Androgen Receptor Signaling in Prostate Cancer and Therapeutic Strategies

SIMPLE SUMMARY: Early-stage and castration-sensitive prostate cancer (PCa) growth is solely mediated by androgen signaling pathways. AR signaling inhibitors (ARSIs) have significantly improved clinical outcomes among men with PCa. In the metastatic castration-resistant PCa, there is presence of both androgen-dependent and androgen-independent cells driving the tumor growth. Despite the use of ARSIs, disease progression ultimately occurs in all patients with PCa and is due to genetic alterations in ARs, resulting in the outgrowth of androgen-independent cells. The possible mechanisms include development of AR splice variants of which AR-V7 is more common, AR point mutations, and AR overexpression.
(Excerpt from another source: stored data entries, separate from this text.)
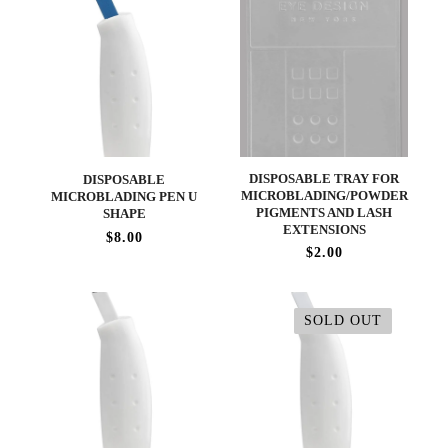
DISPOSABLE TRAY FOR
DISPOSABLE
MICROBLADING/POWDER
MICROBLADING PEN U
PIGMENTS AND LASH
SHAPE
EXTENSIONS
$8.00
$2.00
SOLD OUT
In addition, restoration of downstream signaling through alternate pathways can also lead to androgen-independent growth of PCa. Therapeutic strategies to overcome these resistance mechanisms and establish predictive biomarkers are still in clinical trials. This review article details the current evidence on clinically relevant driver mechanisms, relevant biomarkers, and treatment modalities to overcome resistance. ABSTRACT: Understanding of the molecular mechanisms of prostate cancer has led to development of therapeutic strategies targeting androgen receptor (AR). These androgen-receptor signaling inhibitors (ARSI) include androgen synthesis inhibitor-abiraterone and androgen receptor antagonists-enzalutamide, apalutamide, and darolutamide. Although these medications provide significant improvement in survival among men with prostate cancer, drug resistance develops in nearly all patients with time. This could be through androgen-dependent or androgen-independent mechanisms. Even weaker signals and non-canonical steroid ligands can activate AR in the presence of truncated AR-splice variants, AR overexpression, or activating mutations in AR. AR splice variant, AR-V7 is the most studied among these and is not targeted by available ARSIs. Non-androgen receptor dependent resistance mechanisms are mediated by activation of an alternative signaling pathway when AR is inhibited. DNA repair pathway, PI3K/AKT/mTOR pathway, BRAF-MAPK and Wnt signaling pathway and activation by glucocorticoid receptors can restore downstream signaling in prostate cancer by alternative proteins. Multiple clinical trials are underway exploring therapeutic strategies to overcome these resistance mechanisms.